I know that by the lack of response I get you guys couldn’t give a crap when I bang on about books. No matter. But I  just read a super awesome book and I want to tell you about it. The Hunger Games by Suzanne Collins. It was engaging, fast-paced, action-packed, scintillating with a little bit of romance and nary a vampire in sight. Couldn’t put it down. It is a young adult novel (I read them for ‘research’ – and I am up to page 271 of my own book, yay!)  but don’t let that stop you reading this gem. A brief rundown for you- it is the future, Katniss Everdeen lives in what used to be called America in District 12. Every year 2 teenagers from each district are picked to go into the Hunger Games – a mega huge reality TV spectacle in which the teens fight  each-other to the death, while trying to survive in the wilderness of the arena. And that is all I am going to say.

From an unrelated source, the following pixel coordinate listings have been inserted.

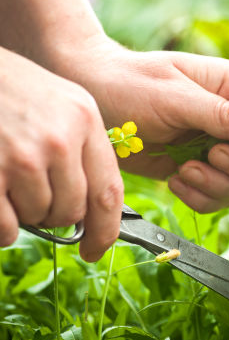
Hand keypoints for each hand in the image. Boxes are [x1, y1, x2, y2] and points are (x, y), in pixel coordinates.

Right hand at [0, 48, 122, 261]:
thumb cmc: (12, 91)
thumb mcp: (62, 104)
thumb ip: (82, 149)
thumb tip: (89, 209)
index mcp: (84, 121)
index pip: (108, 191)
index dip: (106, 230)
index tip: (96, 248)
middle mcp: (59, 139)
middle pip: (72, 210)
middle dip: (55, 214)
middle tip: (33, 192)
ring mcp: (23, 155)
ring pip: (38, 217)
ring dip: (24, 212)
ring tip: (9, 178)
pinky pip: (7, 228)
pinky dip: (2, 227)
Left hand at [52, 39, 228, 212]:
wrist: (91, 98)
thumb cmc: (131, 83)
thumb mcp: (178, 96)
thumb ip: (225, 114)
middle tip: (211, 156)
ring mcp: (223, 148)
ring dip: (219, 186)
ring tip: (184, 169)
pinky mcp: (203, 170)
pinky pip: (221, 198)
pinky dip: (202, 198)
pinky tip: (176, 181)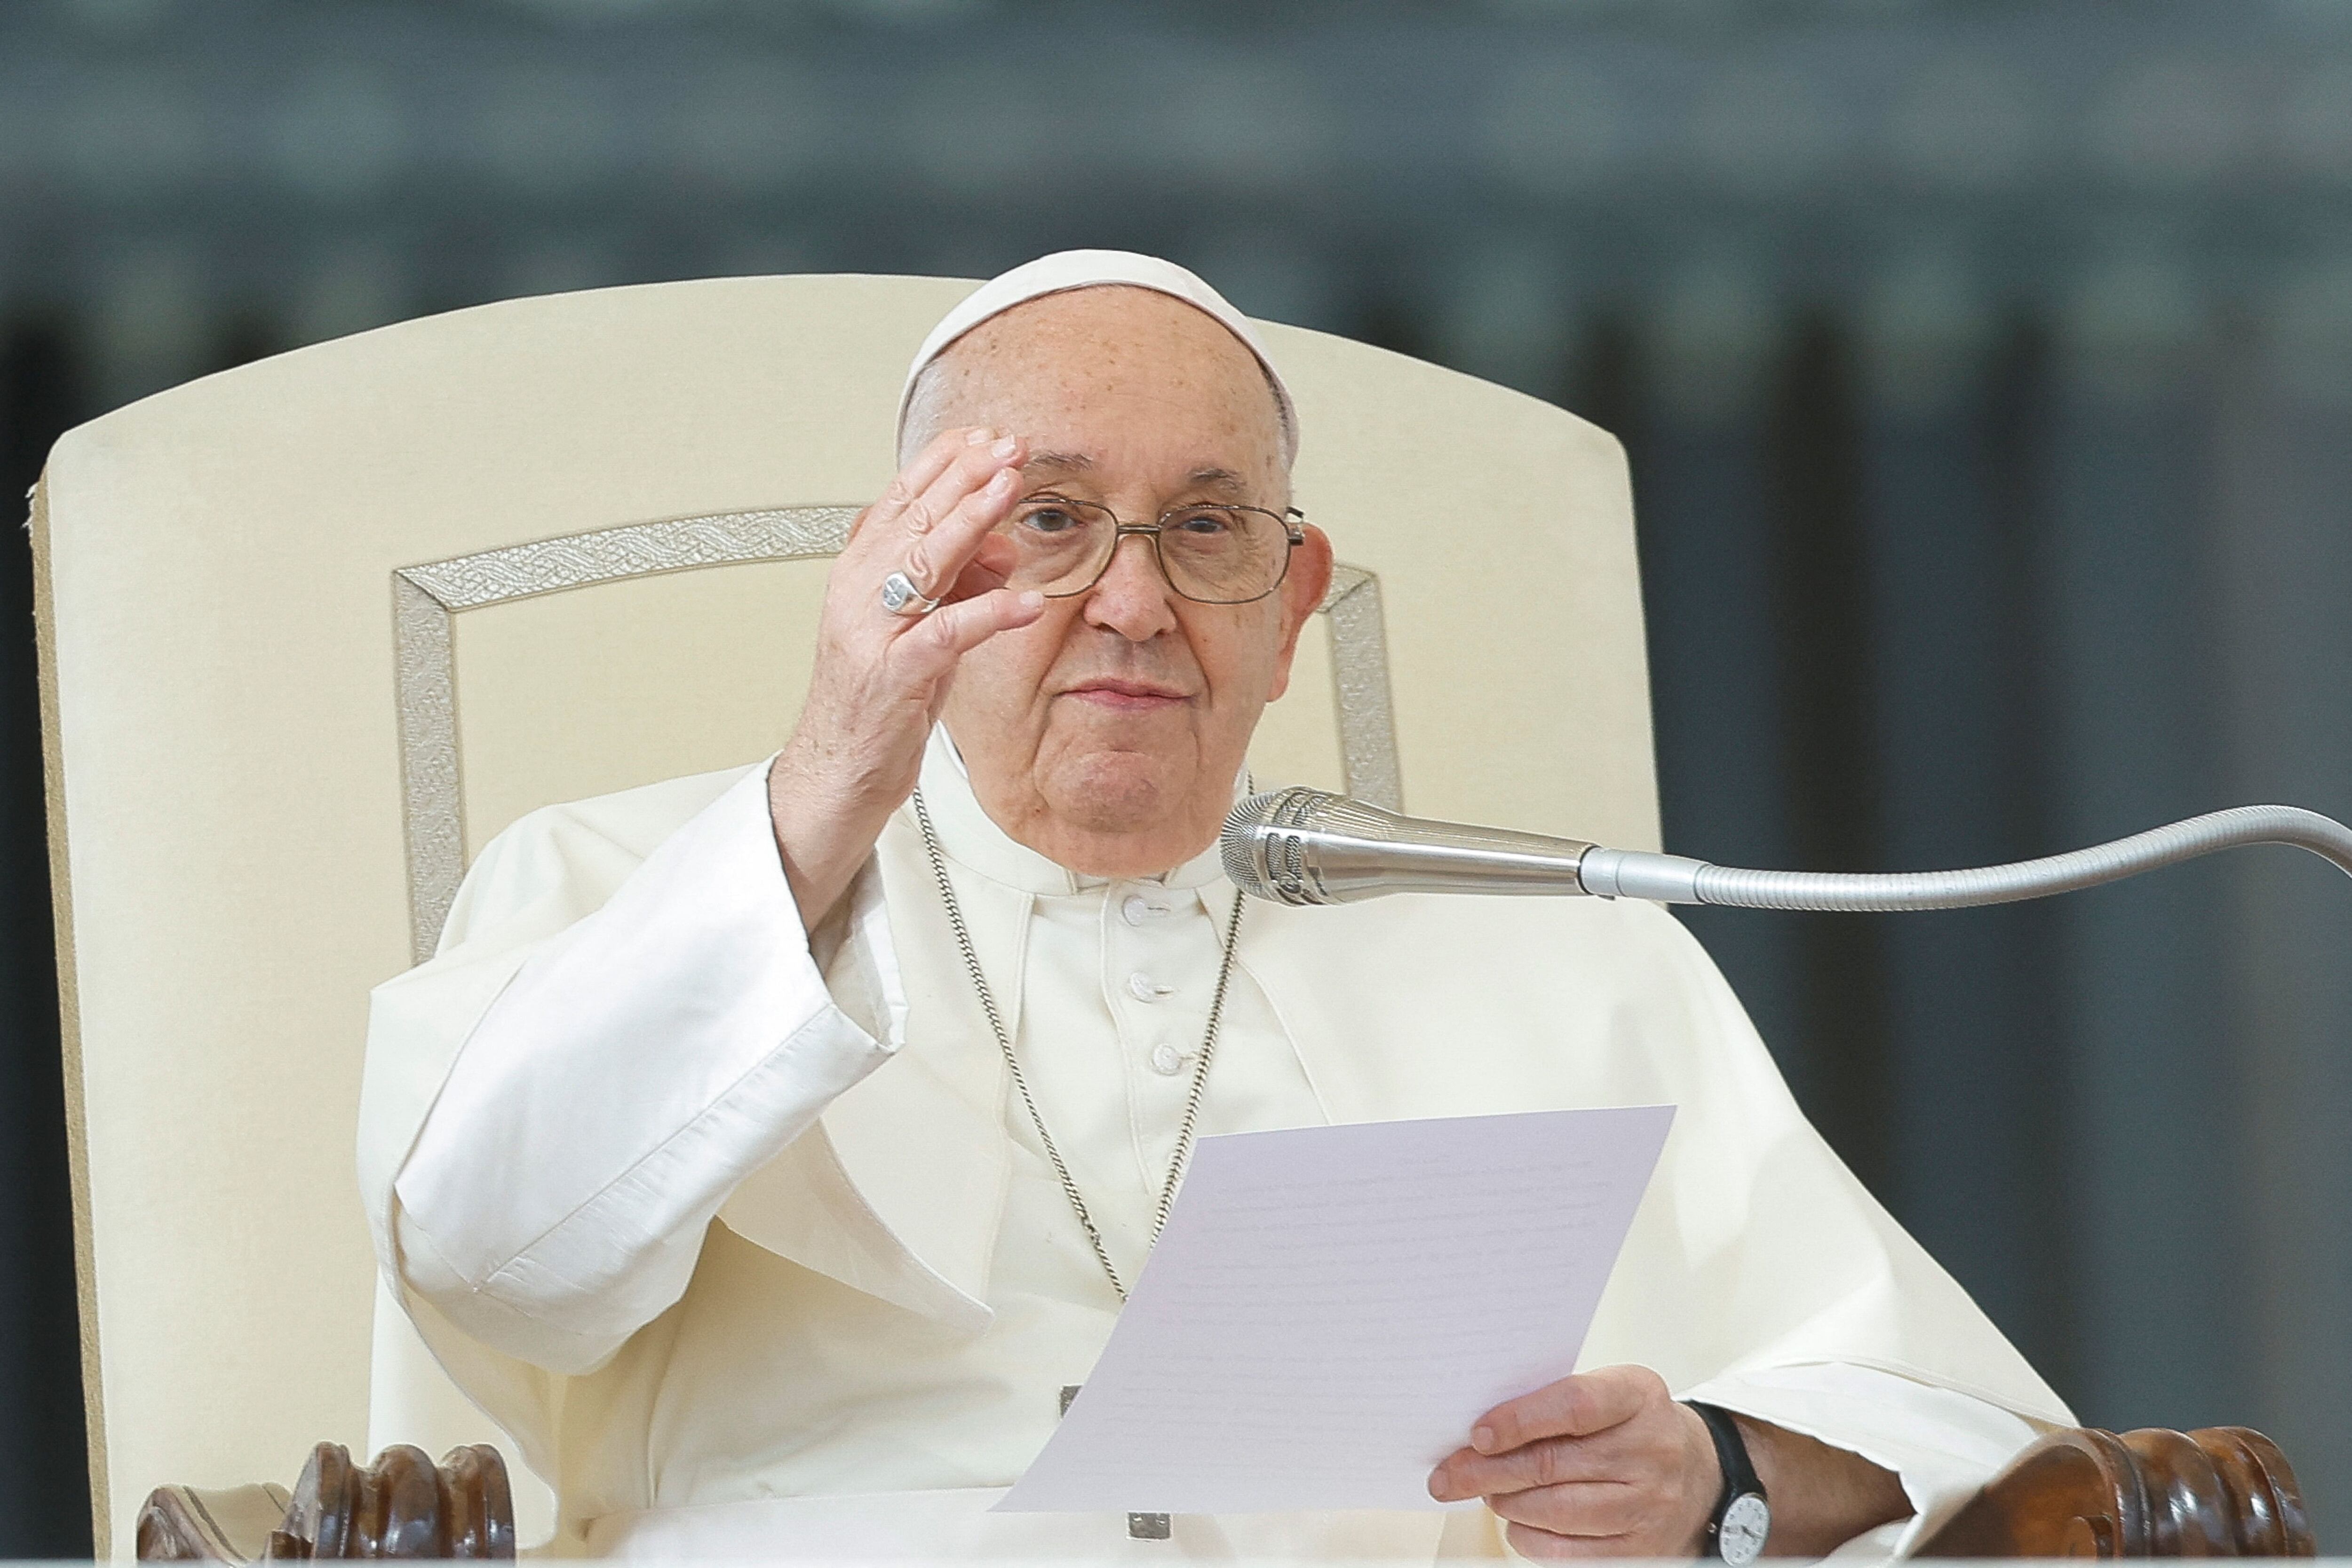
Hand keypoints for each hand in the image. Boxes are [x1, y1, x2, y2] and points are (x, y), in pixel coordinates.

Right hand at [767, 425, 1044, 924]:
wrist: (838, 769)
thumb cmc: (879, 699)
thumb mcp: (922, 630)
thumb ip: (957, 585)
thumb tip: (1004, 548)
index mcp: (859, 576)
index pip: (899, 502)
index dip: (941, 464)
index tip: (984, 435)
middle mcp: (857, 594)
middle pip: (912, 520)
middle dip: (963, 477)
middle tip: (1007, 446)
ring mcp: (871, 634)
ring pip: (922, 563)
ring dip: (971, 521)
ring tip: (1010, 488)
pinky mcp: (893, 676)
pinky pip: (945, 634)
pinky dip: (988, 613)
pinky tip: (1026, 601)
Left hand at [1427, 1365, 1720, 1559]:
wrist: (1696, 1473)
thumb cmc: (1629, 1426)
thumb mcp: (1607, 1394)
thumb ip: (1551, 1403)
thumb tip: (1478, 1433)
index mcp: (1639, 1395)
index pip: (1574, 1404)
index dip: (1519, 1419)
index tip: (1476, 1433)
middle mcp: (1652, 1449)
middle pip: (1553, 1464)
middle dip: (1488, 1471)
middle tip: (1449, 1475)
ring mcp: (1650, 1503)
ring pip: (1555, 1510)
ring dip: (1505, 1502)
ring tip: (1485, 1491)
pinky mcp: (1641, 1549)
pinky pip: (1566, 1551)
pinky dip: (1528, 1537)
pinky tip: (1516, 1520)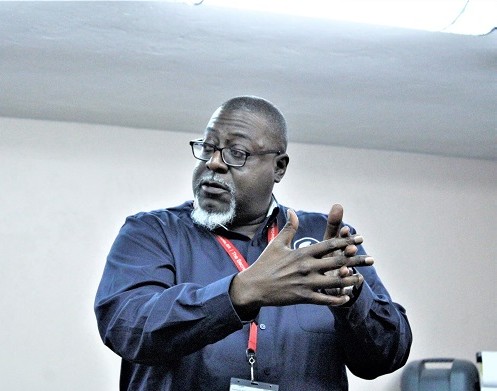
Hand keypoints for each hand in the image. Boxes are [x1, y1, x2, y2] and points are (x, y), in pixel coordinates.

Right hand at [229, 209, 372, 317]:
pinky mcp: (303, 297)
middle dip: (356, 260)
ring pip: (334, 281)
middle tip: (371, 259)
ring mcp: (306, 283)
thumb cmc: (265, 263)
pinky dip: (336, 299)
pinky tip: (346, 297)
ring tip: (361, 278)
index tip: (359, 239)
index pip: (329, 245)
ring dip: (350, 280)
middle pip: (337, 262)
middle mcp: (307, 267)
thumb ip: (289, 228)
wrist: (254, 286)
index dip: (346, 241)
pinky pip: (324, 299)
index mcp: (302, 253)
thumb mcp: (277, 243)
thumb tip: (293, 211)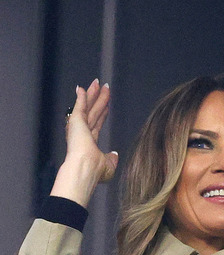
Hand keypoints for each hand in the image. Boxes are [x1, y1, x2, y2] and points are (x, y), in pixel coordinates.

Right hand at [50, 79, 117, 206]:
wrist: (85, 169)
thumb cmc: (95, 172)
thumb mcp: (108, 165)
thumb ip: (111, 159)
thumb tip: (114, 153)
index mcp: (89, 142)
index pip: (97, 123)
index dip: (102, 113)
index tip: (106, 105)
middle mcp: (83, 133)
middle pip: (93, 111)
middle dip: (98, 99)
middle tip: (103, 87)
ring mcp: (79, 127)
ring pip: (89, 106)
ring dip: (93, 94)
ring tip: (98, 83)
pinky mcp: (76, 121)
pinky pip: (80, 106)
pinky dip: (81, 97)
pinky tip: (82, 88)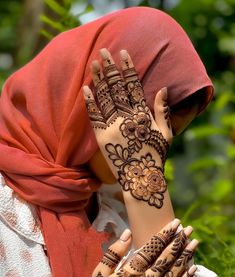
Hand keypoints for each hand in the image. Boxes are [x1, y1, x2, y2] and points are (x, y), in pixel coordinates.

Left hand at [83, 48, 172, 208]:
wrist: (141, 177)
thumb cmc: (155, 155)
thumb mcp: (165, 132)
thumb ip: (162, 111)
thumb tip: (163, 89)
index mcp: (142, 113)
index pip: (133, 85)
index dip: (128, 68)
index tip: (122, 53)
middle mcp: (126, 116)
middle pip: (116, 87)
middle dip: (109, 67)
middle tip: (103, 51)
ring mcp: (113, 125)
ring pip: (104, 97)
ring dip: (98, 79)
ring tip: (93, 63)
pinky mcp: (101, 136)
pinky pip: (93, 116)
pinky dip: (89, 102)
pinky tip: (84, 89)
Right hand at [89, 219, 197, 276]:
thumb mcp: (100, 274)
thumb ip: (114, 253)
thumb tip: (127, 233)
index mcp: (131, 272)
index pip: (152, 248)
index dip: (165, 234)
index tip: (175, 223)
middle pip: (167, 258)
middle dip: (179, 241)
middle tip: (188, 229)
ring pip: (175, 271)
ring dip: (185, 256)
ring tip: (194, 243)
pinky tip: (192, 267)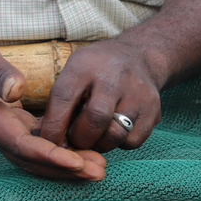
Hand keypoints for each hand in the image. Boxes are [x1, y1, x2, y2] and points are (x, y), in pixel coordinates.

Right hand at [0, 32, 105, 181]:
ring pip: (34, 156)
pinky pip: (33, 142)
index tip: (78, 162)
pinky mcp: (6, 121)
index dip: (52, 156)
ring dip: (64, 165)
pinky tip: (79, 148)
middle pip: (32, 161)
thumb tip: (18, 90)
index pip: (23, 146)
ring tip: (97, 167)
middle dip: (65, 170)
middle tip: (99, 173)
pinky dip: (56, 149)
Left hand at [38, 37, 161, 154]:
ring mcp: (137, 93)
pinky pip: (132, 141)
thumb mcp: (74, 70)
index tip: (47, 142)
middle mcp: (114, 76)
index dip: (53, 126)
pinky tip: (113, 130)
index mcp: (85, 64)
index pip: (64, 98)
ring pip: (115, 135)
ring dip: (99, 144)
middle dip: (80, 138)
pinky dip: (119, 143)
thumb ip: (61, 101)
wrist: (139, 56)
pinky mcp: (153, 109)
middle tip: (73, 141)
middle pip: (95, 119)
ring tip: (93, 137)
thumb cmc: (96, 69)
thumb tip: (47, 139)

Read it. Awesome. Loved it.

Next blog? We are going to talk about haemorrhoids. Don’t say I didn’t warn you!

PS: How bout the new look hey? I am loving it!

The Sad Tale of the Brothers Grossbart

I really don’t know what to think of this debut novel by Jesse Bullington. Reading it was definitely one of those times that my speed reading skills did not hold me in good stead but it wasn’t quite interesting enough for me to slow down for. Okay – I take that back  the idea and characters were engaging but the story wasn’t necessarily.

A synopsis: The twin brothers Grossbarts are grave-robbers living in Europe in the 14th century. They are feral, filthy and take no responsibilityfor their actions, claiming that they are just good men ‘been done wrong’. They embark upon a journey to ‘Gyptland’ to seek their fortune and along the way meet with demons, witches  and crazy ex-pirates.

What I liked: That in a way you actually come to like these vile main characters. It was clever how ideas of good and bad get switched around (The ‘revenge’ of the good farmer Heinrich) There were interesting conversations about religion, it was genuinely funny in parts and the brothers really loved each other.

What I didn’t like: Well, I nearly gave up after a few chapters. I just couldn’t be arsed reading about loathsome characters, explicit violence and a particularly nasty sex-scene. The plot seemed to meander and stall and then there was the end, all of a sudden.

Would I recommend it: I think some people, such as Josh, would find it interesting but it is hard to say if it was a good book, despite the supposedly rave reviews.